On Marriage & Identity
In December 2019, Theron told Pride Source that she and her girls are open about what families and relationships look like, despite the kids' young ages:
They're a little too young, but we definitely have these conversations whenever they say, "I'm gonna get married" and I'm always like, "What is it gonna be? A boy or a girl? What is it gonna be?" I love that my kids just know that that's a normal question to ask ... One of my daughters (4-year-old August) is convinced that she's gonna be married five times and it's gonna be three boys and two girls, and I just love that she has the freedom to think that way. God knows what it's going to be, but I love that she feels safe enough to explore in her little-girl brain that anything is possible and that she's gonna go and discover that for herself.

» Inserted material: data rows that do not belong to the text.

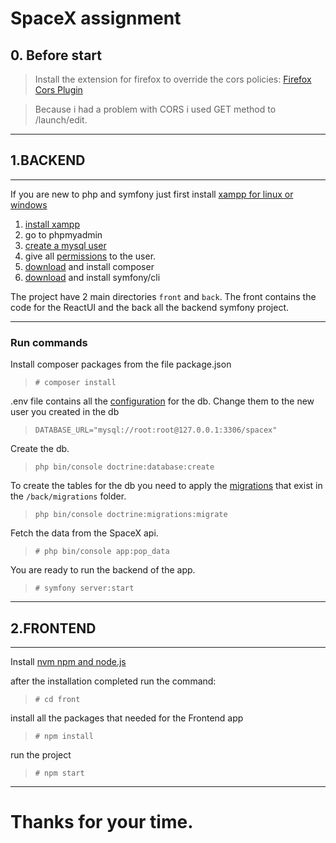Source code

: # SpaceX assignment
## 0. Before start
> Install the extension for firefox to override the cors policies: [Firefox Cors Plugin](https://addons.mozilla.org/en-US/firefox/addon/access-control-allow-origin/)

> Because i had a problem with CORS i used GET method to /launch/edit. 

----------
## 1.BACKEND

----------

If you are new to php and symfony just first install  [xampp for linux or windows](https://www.apachefriends.org/index.html)
1. [install xampp](https://www.youtube-nocookie.com/embed/h6DEDm7C37A)
2. go to phpmyadmin
3. [create a mysql user](https://docs.phpmyadmin.net/el/latest/privileges.html#creating-a-new-user)
4. give all [permissions](https://docs.phpmyadmin.net/el/latest/privileges.html#assigning-privileges-to-user-for-a-specific-database) to the user.
5. [download](https://getcomposer.org/download/) and install composer
6. [download](https://symfony.com/download) and install symfony/cli


The project have 2 main directories `front` and `back`. The front contains the code for the ReactUI and the back all the backend symfony project.

----------

### Run commands
Install composer packages from the file package.json

>`# composer install `

.env file contains all the [configuration](https://symfony.com/doc/current/doctrine.html#configuring-the-database) for the db. Change them to the new user you created in the db

>`DATABASE_URL="mysql://root:root@127.0.0.1:3306/spacex"`

Create the db.

>`php bin/console doctrine:database:create`

To create the tables for the db you need to apply the [migrations](https://symfony.com/doc/current/doctrine.html#migrations-creating-the-database-tables-schema) that exist in the `/back/migrations` folder.
>`php bin/console doctrine:migrations:migrate`

Fetch the data from the SpaceX api.

>`# php bin/console app:pop_data `

You are ready to run the backend of the app.

>`# symfony server:start `


----------
## 2.FRONTEND

----------
Install [nvm npm and node.js](https://docs.npmjs.com/downloading-and-installing-node-js-and-npm#using-a-node-version-manager-to-install-nodejs-and-npm)

after the installation completed run the command:
> `# cd front`

install all the packages that needed for the Frontend app  
> `# npm install`

run the project
> `# npm start` 



----------

# Thanks for your time.
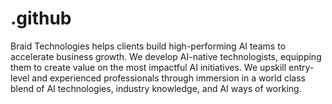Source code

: # .github
Braid Technologies helps clients build high-performing AI teams to accelerate business growth. We develop AI-native technologists, equipping them to create value on the most impactful AI initiatives. We upskill entry-level and experienced professionals through immersion in a world class blend of AI technologies, industry knowledge, and AI ways of working.
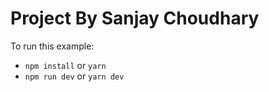 # Project By Sanjay Choudhary

To run this example:

- `npm install` or `yarn`
- `npm run dev` or `yarn dev`

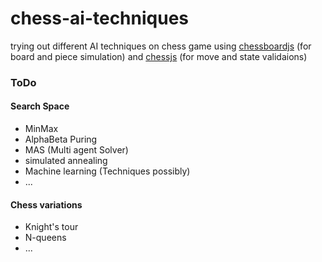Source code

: # chess-ai-techniques
trying out different AI techniques on chess game
using [chessboardjs](https://github.com/oakmac/chessboardjs/) (for board and piece simulation) and [chessjs](https://github.com/jhlywa/chess.js) (for move and state validaions)
### ToDo
#### Search Space
+ MinMax
+ AlphaBeta Puring
+ MAS (Multi agent Solver)
+ simulated annealing
+ Machine learning (Techniques possibly)
+ ...

#### Chess variations
+ Knight's tour
+ N-queens
+ ...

On Letting Jackson Tell Her Own Story
Theron said she got Jackson's pronoun wrong in the beginning, but she has been trying to respect her wishes since then — that includes choosing when and how to tell her story, as she told Pride Source:
It really hurt her feelings. I don’t want to be that mom, and that was really why I said what I said a while back. I haven’t really talked about it ever since, again, because outside of just asking that respectfully of the press — and the world, hopefully — the rest is really private and it’s her story, and it’s really up to her to decide if she wants to share that.
On Choosing Adoption
Theron always knew that she wanted adopt her future children, as she told NPR:
I wanted to believe that somehow my child would find me in the way that we were just meant to be. So I wasn’t specific with anything. … In whatever country they would allow me as a single woman to adopt, that’s where I filed. And it just happened to be that both my children ended up being American. They were born in the United States and they both happened to be African American. Everything that I hoped would happen during my adoption process did happen because these two babies were meant to be in my life — and they’re my children.
On Single Parenthood
Theron is raising her children on her own, but she doesn't see that as a weakness. In her NPR interview, Theron stressed the need to accept single parents as a viable option for raising healthy children:
In a lot of places — and I think even for a lot of people and in America — it still feels very traditional in the sense that it should be that every child should have a mother and a father. We’ve kind of wrapped our heads slowly around the idea of two mothers and two fathers, but not so much around the idea of a single parent. It’s just so unfortunate. I know so many people who would be incredible parents ... My fight was a little bit easier because of my circumstances, but I would want that for all women who want to share their life and be part of raising another young, small child’s life.
Theron has many years of motherhood ahead of her with such young children, but it sounds this may be her favorite role yet.